A toxicidade do metanol está relacionada à dose que você toma — e à
forma como seu corpo lida com ela.
Assim como acontece com o álcool, quanto menor o seu peso, mais você
pode ser afetado por uma determinada quantidade.
O médico Knut Erik Hovda, da organização Médicos Sem Fronteiras (MSF),
que monitora envenenamentos por metanol, diz que a conscientização varia muito
entre os turistas e a equipe de saúde em diferentes partes do mundo — e isso
pode significar atrasos no diagnóstico.
"Os sintomas geralmente são muito vagos até que você fique
realmente doente", afirmou ele à BBC.
Como é tratada a intoxicação por metanol?
A intoxicação é uma emergência médica e deve ser tratada em um hospital.
Há tratamentos à base de medicamentos que podem ser administrados, assim
como diálise para limpar o sangue.
Alguns casos podem ser tratados com álcool (etanol) para
"competir" com a metabolização do metanol. Mas isso deve ser feito
rapidamente e sob supervisão médica.
"O etanol atua como um inibidor competitivo, impedindo em grande
parte a metabolização do metanol, mas retardando-a consideravelmente,
permitindo que o corpo libere o metanol dos pulmões e um pouco por meio dos
rins, um pouco pelo suor", explica Alastair Hay, professor especialista em
toxicologia ambiental da Universidade de Leeds, no Reino Unido.
Hovda afirma que obter ajuda logo após o consumo de metanol é crucial
para as chances de sobrevivência.
"Você pode aliviar todos os efeitos se chegar ao hospital cedo o
suficiente, e se o hospital tiver o tratamento necessário", diz ele.

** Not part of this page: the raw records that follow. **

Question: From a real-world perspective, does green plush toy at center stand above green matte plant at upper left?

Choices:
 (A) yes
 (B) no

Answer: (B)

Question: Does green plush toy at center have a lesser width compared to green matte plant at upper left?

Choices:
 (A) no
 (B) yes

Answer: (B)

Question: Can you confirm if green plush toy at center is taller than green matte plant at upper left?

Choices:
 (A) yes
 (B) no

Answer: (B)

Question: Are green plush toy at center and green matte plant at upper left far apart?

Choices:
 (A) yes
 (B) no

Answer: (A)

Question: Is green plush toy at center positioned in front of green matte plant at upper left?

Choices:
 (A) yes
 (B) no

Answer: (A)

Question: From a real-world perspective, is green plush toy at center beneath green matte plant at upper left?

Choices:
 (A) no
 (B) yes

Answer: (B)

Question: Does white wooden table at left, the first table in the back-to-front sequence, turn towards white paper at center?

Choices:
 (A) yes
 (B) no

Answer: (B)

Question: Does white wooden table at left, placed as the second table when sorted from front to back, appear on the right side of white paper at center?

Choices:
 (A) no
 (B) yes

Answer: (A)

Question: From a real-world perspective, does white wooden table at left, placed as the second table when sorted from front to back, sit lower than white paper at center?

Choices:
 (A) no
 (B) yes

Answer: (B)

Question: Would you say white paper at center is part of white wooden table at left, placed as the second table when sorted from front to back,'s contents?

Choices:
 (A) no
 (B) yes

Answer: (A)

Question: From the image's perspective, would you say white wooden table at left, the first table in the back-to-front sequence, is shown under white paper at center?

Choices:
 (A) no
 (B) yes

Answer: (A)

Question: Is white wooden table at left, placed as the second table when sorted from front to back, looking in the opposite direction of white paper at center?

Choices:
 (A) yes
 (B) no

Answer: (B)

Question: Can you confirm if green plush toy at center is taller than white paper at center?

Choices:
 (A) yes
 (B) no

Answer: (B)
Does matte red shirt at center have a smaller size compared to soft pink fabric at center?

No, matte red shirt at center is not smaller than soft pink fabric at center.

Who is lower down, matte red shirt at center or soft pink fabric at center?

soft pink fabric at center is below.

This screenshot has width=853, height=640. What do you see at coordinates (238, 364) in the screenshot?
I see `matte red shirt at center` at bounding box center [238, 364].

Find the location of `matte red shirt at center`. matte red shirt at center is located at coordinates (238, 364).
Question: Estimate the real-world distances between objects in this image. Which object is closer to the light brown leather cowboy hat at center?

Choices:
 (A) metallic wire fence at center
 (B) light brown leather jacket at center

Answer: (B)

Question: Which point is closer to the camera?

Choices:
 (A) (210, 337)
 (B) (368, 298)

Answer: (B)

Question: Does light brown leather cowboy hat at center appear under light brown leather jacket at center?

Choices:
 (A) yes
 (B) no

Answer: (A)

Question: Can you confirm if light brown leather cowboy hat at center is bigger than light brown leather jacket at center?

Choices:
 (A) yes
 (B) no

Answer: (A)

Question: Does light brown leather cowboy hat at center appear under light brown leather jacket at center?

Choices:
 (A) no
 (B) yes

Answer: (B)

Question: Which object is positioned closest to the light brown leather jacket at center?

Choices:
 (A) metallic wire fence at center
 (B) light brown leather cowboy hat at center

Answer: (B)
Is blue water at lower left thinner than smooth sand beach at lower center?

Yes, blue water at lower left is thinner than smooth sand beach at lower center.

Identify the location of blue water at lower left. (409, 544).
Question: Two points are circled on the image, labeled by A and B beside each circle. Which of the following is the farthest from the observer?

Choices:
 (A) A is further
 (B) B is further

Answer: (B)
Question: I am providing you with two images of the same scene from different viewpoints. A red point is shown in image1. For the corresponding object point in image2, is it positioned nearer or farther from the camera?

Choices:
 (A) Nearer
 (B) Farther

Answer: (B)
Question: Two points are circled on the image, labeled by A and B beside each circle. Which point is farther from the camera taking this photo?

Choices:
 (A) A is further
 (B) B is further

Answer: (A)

"Você pode morrer com uma proporção muito pequena de metanol, e
pode sobreviver com uma proporção bastante substancial, se conseguir
ajuda."
"O antídoto mais importante é o álcool comum."
Outros casos pelo mundo
Recentemente, tragédias envolvendo bebidas alcoólicas adulteradas por
metanol ocorreram em países como Rússia, Turquia, Laos e Kuwait, causando
dezenas de mortes e muitos casos de hospitalização.
Na Rússia, dezenas de pessoas foram contaminadas com metanol após
ingerirem vodca produzida ilegalmente — ao menos 25 mortes já foram relatadas
nos últimos dias.
Em Istambul e Ancara, na Turquia, bebidas clandestinas intoxicaram
centenas de pessoas desde o início de 2025, com pelo menos 160 mortes
confirmadas.
No Laos, seis turistas de diferentes nacionalidades morreram após
consumirem bebidas contaminadas em Vang Vieng. O ocorrido levou ao fechamento
de fábricas suspeitas e a proibição de certas marcas de vodca e uísque locais
consideradas riscos à saúde pública.